500-Euro-Geldscheine, über dts Nachrichtenagentur

Foto: 500-Euro-Geldscheine, über dts Nachrichtenagentur

Wiesbaden (dts Nachrichtenagentur) – Von Januar bis September 2018 meldeten die deutschen Amtsgerichte 14.715 Unternehmensinsolvenzen. Das waren 3,0 Prozent weniger als im Vorjahreszeitraum, teilte das Statistische Bundesamt (Destatis) am Dienstag mit. Die Zahl der Verbraucherinsolvenzen lag im Zeitraum Januar bis September 2018 mit 51.201 Fällen um 5,1 Prozent niedriger als in den ersten neun Monaten 2017. Zusammen mit den Insolvenzen von anderen privaten Schuldnern und Nachlässen betrug die Gesamtzahl der Insolvenzen 83.195 Fälle, das waren 4,3 Prozent weniger als von Januar bis September 2017, so das Bundesamt weiter.

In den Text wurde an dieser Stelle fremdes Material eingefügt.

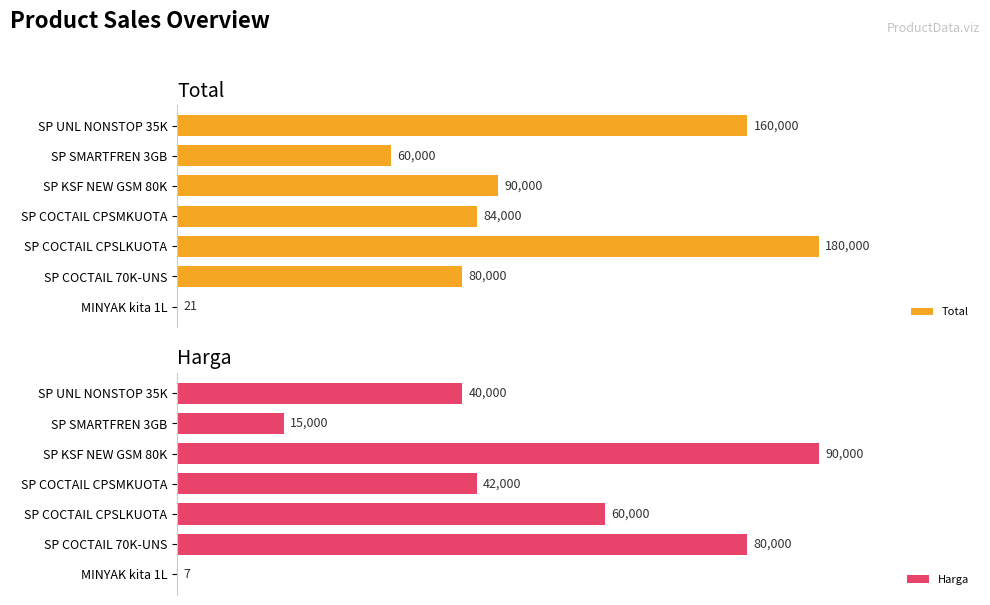

Where is Total nearest to the value 90010?

SP KSF NEW GSM 80K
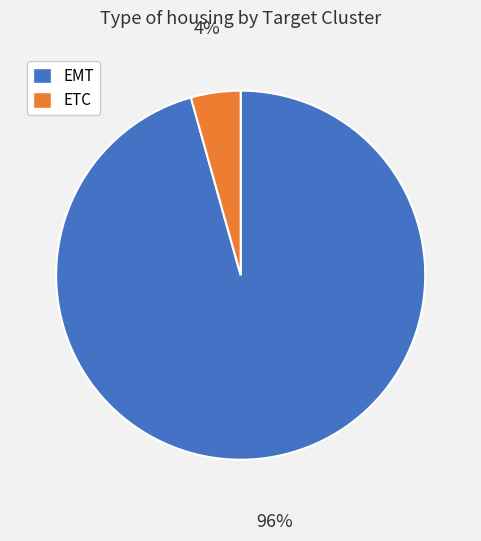

How many slices are in this pie chart?

2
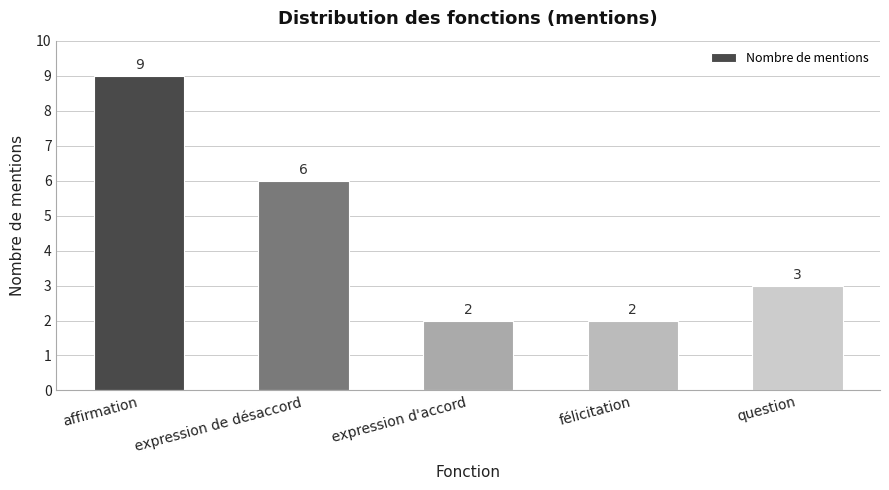

What is the change in value from affirmation to expression d'accord?

-7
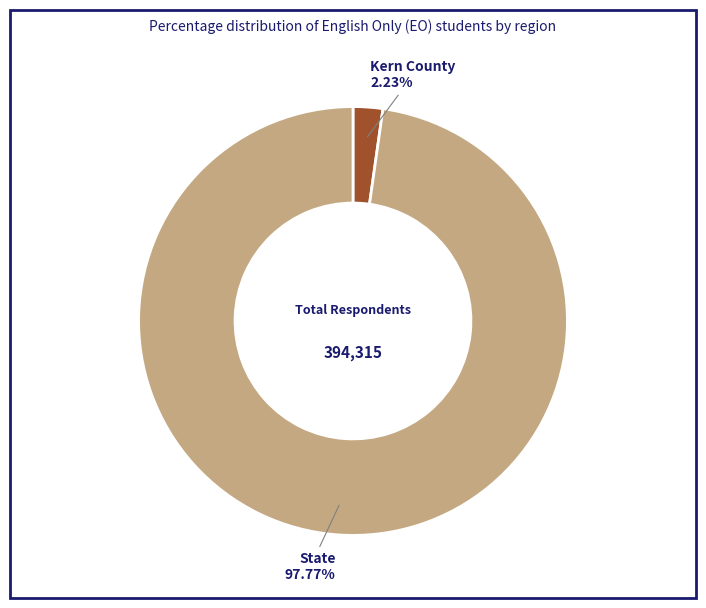

Is State the majority of the pie?

Yes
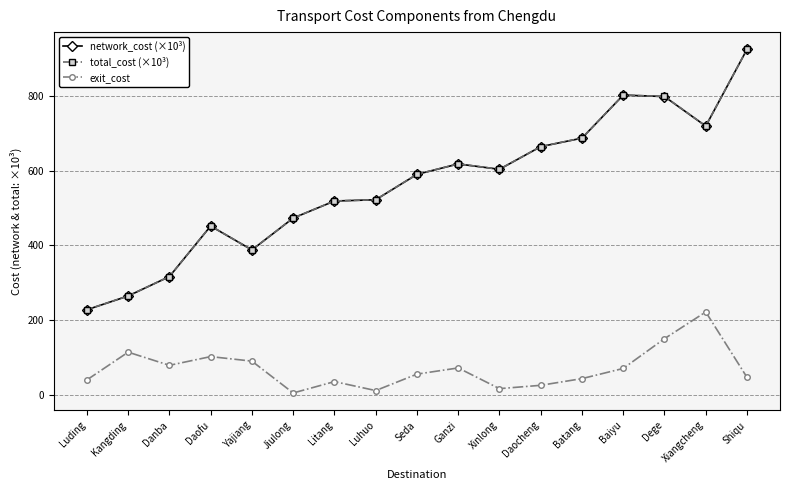

Between Yajiang and Batang, which series saw the biggest shift?

network_cost (×10³)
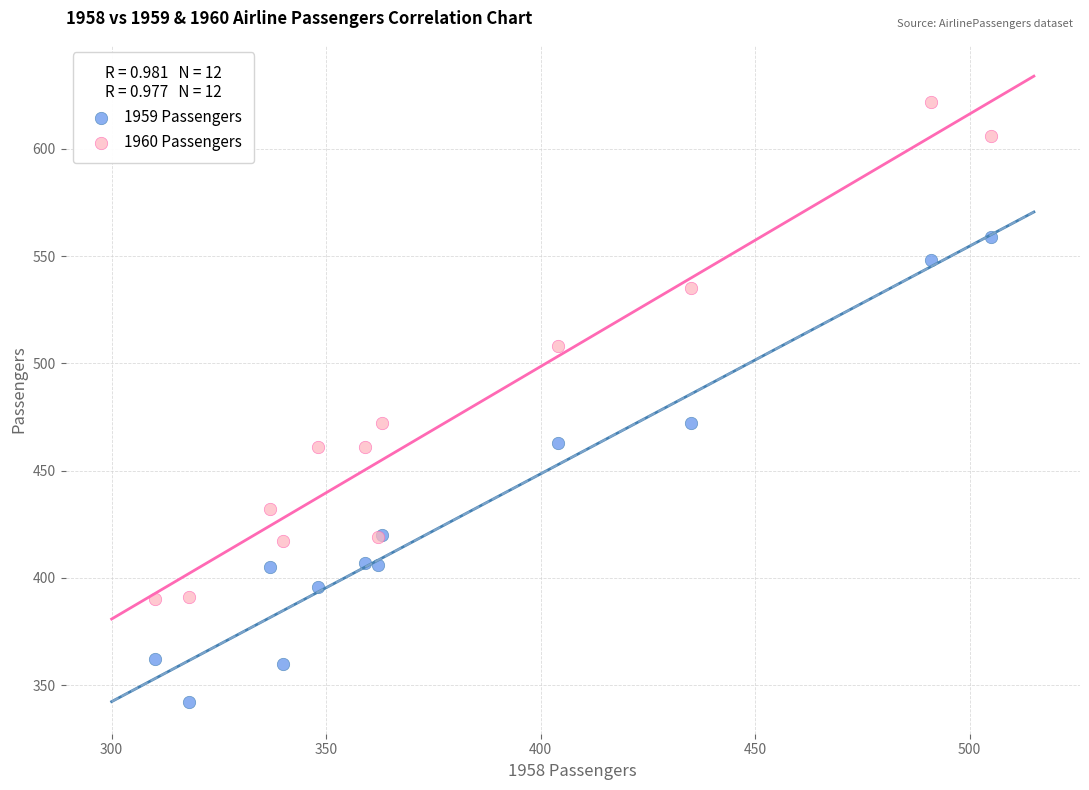

Which series reaches the maximum Y coordinate?

1960 Passengers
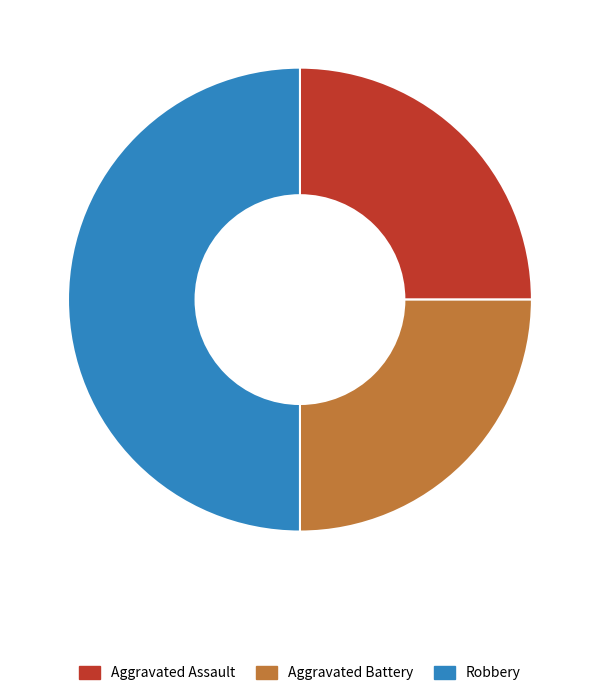

What is the largest slice in the pie chart?

Robbery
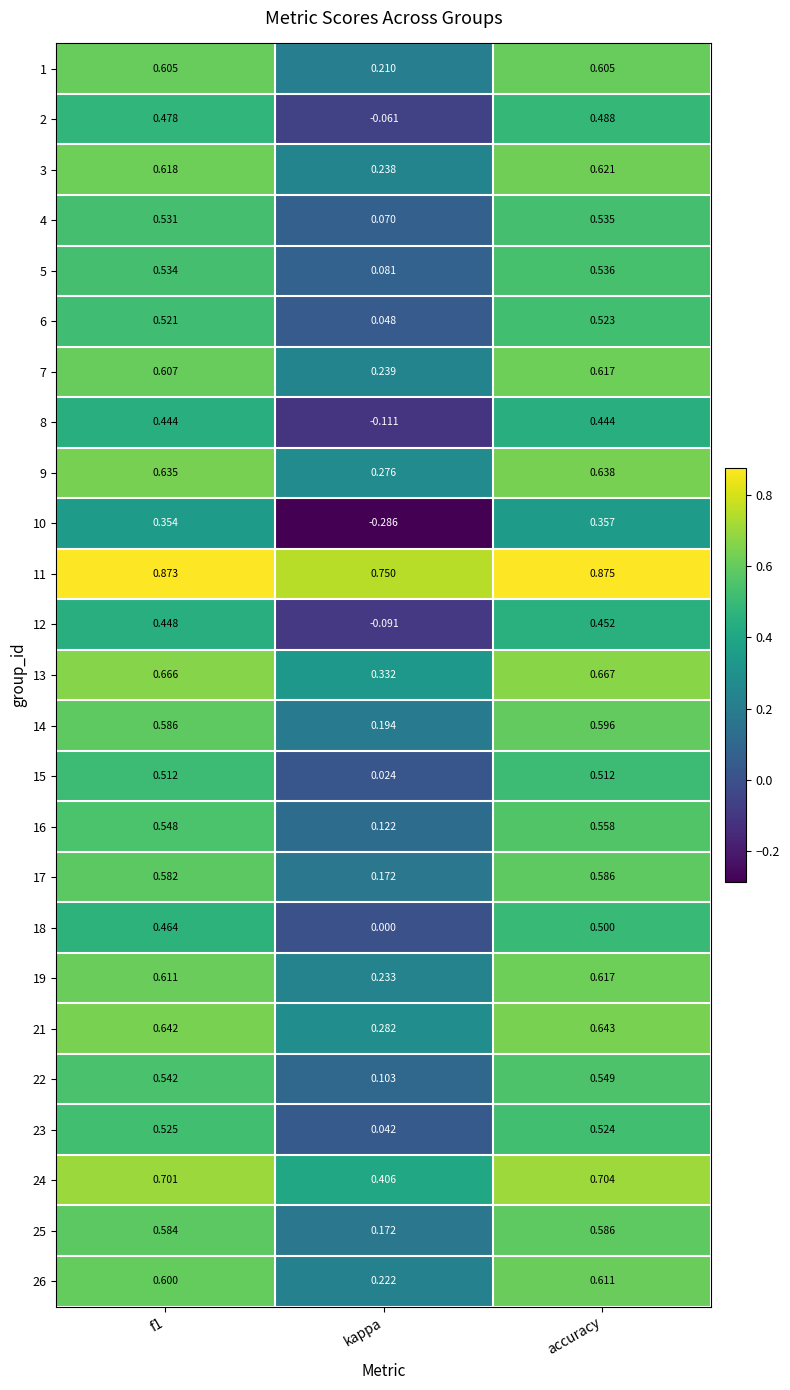

How many categories are shown in the chart?

3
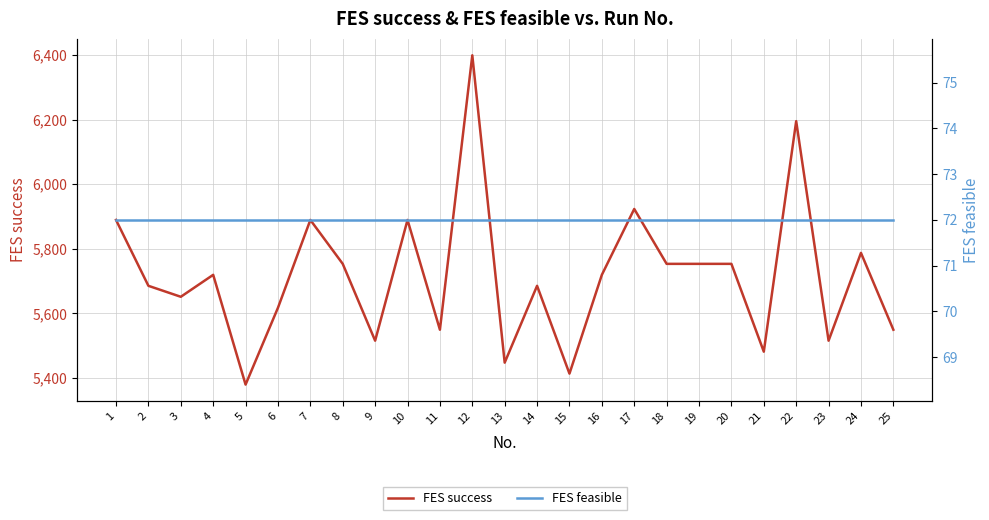

Reading left to right, extract all data points from this chart.

FES success: 1=5889	2=5685	3=5651	4=5719	5=5379	6=5617	7=5889	8=5753	9=5515	10=5889	11=5549	12=6399	13=5447	14=5685	15=5413	16=5719	17=5923	18=5753	19=5753	20=5753	21=5481	22=6195	23=5515	24=5787	25=5549
FES feasible: 1=72	2=72	3=72	4=72	5=72	6=72	7=72	8=72	9=72	10=72	11=72	12=72	13=72	14=72	15=72	16=72	17=72	18=72	19=72	20=72	21=72	22=72	23=72	24=72	25=72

Im Baugewerbe gab es von Januar bis September 2018 mit 2.555 Fällen die meisten Unternehmensinsolvenzen. 2.525 Insolvenzanträge stellten Unternehmen des Wirtschaftsbereichs Handel (einschließlich Instandhaltung und Reparatur von Kraftfahrzeugen). Im Gastgewerbe wurden 1.714 und im Wirtschaftsbereich Erbringung von freiberuflichen, wissenschaftlichen und technischen Dienstleistungen 1.503 Insolvenzanträge gemeldet, so das Statistikamt. Die voraussichtlichen Forderungen der Gläubiger aus beantragten Unternehmensinsolvenzen bezifferten die Amtsgerichte für den Zeitraum Januar bis September 2018 auf rund 17,6 Milliarden Euro. Im entsprechenden Vorjahreszeitraum hatten sie bei rund 17,9 Milliarden Euro gelegen. Im September 2018 wurden 1.490 Insolvenzen von Unternehmen (-8,1 Prozent gegenüber September 2017) und 5.212 Insolvenzen von Verbrauchern (-6,6 Prozent) gemeldet. Insgesamt registrierten die Gerichte 8.307 Insolvenzen, das waren 8,6 Prozent weniger als im September 2017, so das Bundesamt.